The code generation feature in HashX should be supported but optional. When this feature is disabled, the remainder of the implementation should be safe Rust code.
Implementation Notes
These algorithms form a layered stack; see section 2.2 of proposal 327 for more, but I'll go over the important layers for this issue quickly:
Equi-X is an asymmetric client puzzle that forms the main external module within tor's hs_pow implementation. Equi-X is a solver for a particular modification of Equihash. There's a lot of text here, but the core of the algorithm is a simple hash table, and tevador's implementation weighs in at only about 600 lines. This layer would be the most straightforward to reimplement in Rust.
Under Equi-X is HashX, which is the hash function that's intended to be easy to compute on a CPU but somewhat harder for GPUs and much harder for ASICs. This layer has the most currently-undocumented complexity in it, which we'd also be documenting in the process of a Rust reimplementation.
There is currently no specification for HashX, we'd be doing the job of documenting it by writing an independent implementation. Nearly all the complexity in HashX is in mapping a pseudorandom number stream (from siphash) to a small "program" (consisting of register ALU operations and up to one taken branch).

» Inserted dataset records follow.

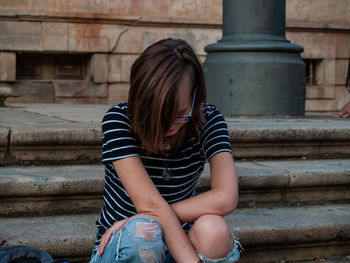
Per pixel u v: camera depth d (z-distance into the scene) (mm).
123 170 1859
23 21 8984
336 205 3143
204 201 1908
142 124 1724
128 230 1747
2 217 2703
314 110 10547
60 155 3248
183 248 1802
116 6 9398
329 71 10586
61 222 2623
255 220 2750
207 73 5527
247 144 3576
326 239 2711
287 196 3129
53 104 8188
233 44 5324
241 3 5355
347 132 3752
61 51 9203
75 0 9188
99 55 9383
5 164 3139
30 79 9398
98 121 3996
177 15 9703
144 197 1835
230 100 5332
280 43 5332
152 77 1674
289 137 3621
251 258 2641
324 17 10484
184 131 1860
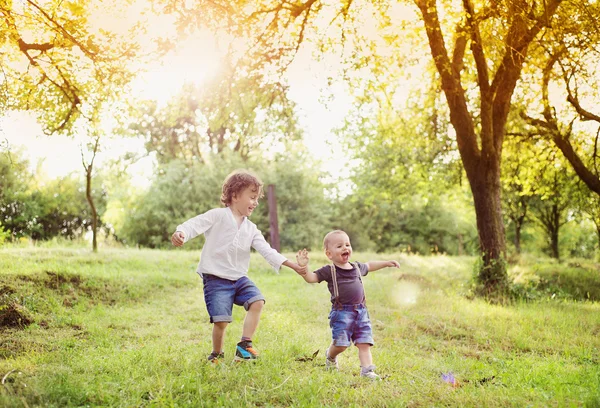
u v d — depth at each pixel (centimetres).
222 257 556
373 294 1173
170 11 998
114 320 842
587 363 650
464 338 814
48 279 1037
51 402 405
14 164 1080
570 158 1675
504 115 1376
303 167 3916
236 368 509
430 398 441
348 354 643
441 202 4266
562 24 1165
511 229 3984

A new implementation would be an opportunity to condense as much of this as possible into a tabular description that could also serve as a specification.

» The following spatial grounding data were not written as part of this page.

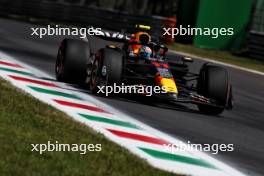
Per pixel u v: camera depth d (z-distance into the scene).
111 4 195.38
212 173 24.94
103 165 23.14
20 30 91.50
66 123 28.89
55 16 129.00
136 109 36.78
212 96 38.81
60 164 22.33
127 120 32.81
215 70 39.47
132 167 23.47
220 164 26.67
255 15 110.62
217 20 106.44
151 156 26.03
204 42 106.00
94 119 31.61
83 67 42.09
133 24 109.31
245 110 45.03
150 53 40.22
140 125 32.06
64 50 42.47
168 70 38.50
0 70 44.44
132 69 40.56
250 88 59.69
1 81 37.91
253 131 36.69
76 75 42.34
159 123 33.75
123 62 38.56
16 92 34.34
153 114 36.16
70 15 125.25
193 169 25.06
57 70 43.81
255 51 96.00
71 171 21.69
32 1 134.50
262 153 30.66
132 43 40.78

There are some integration challenges both with this approach and with an approach that simply wraps the C library.
On the Rust side, HashX uses both siphash and blake2 and it would be nice to depend on an external crate (even one we're already using). On the blake2 side I think this is possible so long as we jettison a HashX feature we weren't using anyway (block mode). On the siphash side, HashX uses siphash to generate the pseudorandom number stream that drives program generation, but it's not quite siphash proper. The state initialization is done a little differently, directly from the output of blake2 (four random words) instead of the typical way it's initialized using two words. HashX also uses one internal round from siphash as part of the finalization stage where the register values from the "program" are converted into the output of the hash function. This is all to say we'd either need to fork a siphash crate and add some features or just include a whole copy inside our hashx crate.
On the C library side, there are several features that are customizable as compile-time variables. This means that there's no single ABI for the library, and none of those settings could be modified by typical application code if the library were to be actually packaged and distributed in any way. For a Rust wrapper to be practical, these settings would need to be hidden, and the (non-default) values needed by Equi-X would need to be locked in.
In a Rust re-implementation it would be natural to solve these same problems by writing one generic implementation without the need for compile time macros.
License
For the C implementation of proposal 327, we added an optional GPL build mode in order to straightforwardly build with tevador's LGPL'ed equix and hashx libraries.
My understanding is that in the above plan to construct a Rust crate implementing the same algorithm in a compatible way but with somewhat different approaches and construction, we wouldn't technically be creating a derivative work as far as the GPL is concerned. But of course I'm not a lawyer, and I'm also interested in respecting tevador's wishes here since this is their algorithm and their contribution really.